▶ Given text:
+ + +

Showing that an element is not in a field extension

[Mr Davis 97]

Homework Statement

Let $K = \mathbb{Q} (1, a_1, a_2, \dots, a_n)$, which is the smallest field containing $\mathbb{Q}$ and $a_1, a_2, \dots, a_n$, where each $a_i$ is the square root of a rational
number. Show that the cube root of 2 is not an element of K.

Homework Equations

The Attempt at a Solution

I need some pointers. I am thinking about making an argument with degrees. That is, looking at the degree of $K$ over $\mathbb{Q}$ and seeing how that relates to the degree of $\mathbb{Q}(2^{1/3})$ over $\mathbb{Q}$, such as whether the latter is a divisor of the former.

 

[fresh_42]

Homework Statement

Let $K = \mathbb{Q} (1, a_1, a_2, \dots, a_n)$, which is the smallest field containing $\mathbb{Q}$ and $a_1, a_2, \dots, a_n$, where each $a_i$ is the square root of a rational
number. Show that the cube root of 2 is not an element of K.

Homework Equations

The Attempt at a Solution

I need some pointers. I am thinking about making an argument with degrees. That is, looking at the degree of $K$ over $\mathbb{Q}$ and seeing how that relates to the degree of $\mathbb{Q}(2^{1/3})$ over $\mathbb{Q}$, such as whether the latter is a divisor of the former.

Sounds good. Alternatively, by foot so to say, you could prove it by contradiction. Assume $\sqrt[3]{2} \in \mathbb{Q}(a_1, \ldots ,a_n)$. This means, there is a polynomial $f(x_1,\ldots , x_n) \in \mathbb{Q}[x_1,\ldots , x_n]$ with $f(a_1,\ldots , a_n)^3=2$. Now use the fact, that all powers of the $a_i$ are either $0$ or $1$, even in $f^3$, and deduce the contradiction.

+ + +

Records from a data collection:
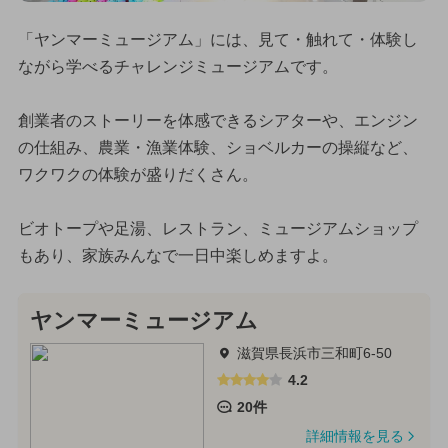
「ヤンマーミュージアム」には、見て・触れて・体験し
ながら学べるチャレンジミュージアムです。
創業者のストーリーを体感できるシアターや、エンジン
の仕組み、農業・漁業体験、ショベルカーの操縦など、
ワクワクの体験が盛りだくさん。
ビオトープや足湯、レストラン、ミュージアムショップ
もあり、家族みんなで一日中楽しめますよ。
ヤンマーミュージアム
滋賀県長浜市三和町6-50
4.2
20件
詳細情報を見る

+ + +

▶ Instruction 1:
Answer these questions using the forum thread on the cube root of 2 above.
(a) According to the problem statement, what is each $a_i$?
(b) With what degree does the original poster propose to compare the degree of $K$ over $\mathbb{Q}$?
(c) In the proof by contradiction that fresh_42 suggests, what does the assumption $\sqrt[3]{2} \in \mathbb{Q}(a_1, \ldots ,a_n)$ mean?
▶ Instruction 2: Reproduce every line of the records from the data collection precisely as they appear, leaving the pictures out of your answer.

▶ Your solution 1:
(a) Each $a_i$ is the square root of a rational number.
(b) The degree of $\mathbb{Q}(2^{1/3})$ over $\mathbb{Q}$, including whether that degree is a divisor of the degree of $K$ over $\mathbb{Q}$.
(c) It means there is a polynomial $f(x_1,\ldots , x_n) \in \mathbb{Q}[x_1,\ldots , x_n]$ with $f(a_1,\ldots , a_n)^3=2$.

▶ Your solution 2:
「ヤンマーミュージアム」には、見て・触れて・体験し
ながら学べるチャレンジミュージアムです。
創業者のストーリーを体感できるシアターや、エンジン
の仕組み、農業・漁業体験、ショベルカーの操縦など、
ワクワクの体験が盛りだくさん。
ビオトープや足湯、レストラン、ミュージアムショップ
もあり、家族みんなで一日中楽しめますよ。
ヤンマーミュージアム
滋賀県長浜市三和町6-50
4.2
20件
詳細情報を見る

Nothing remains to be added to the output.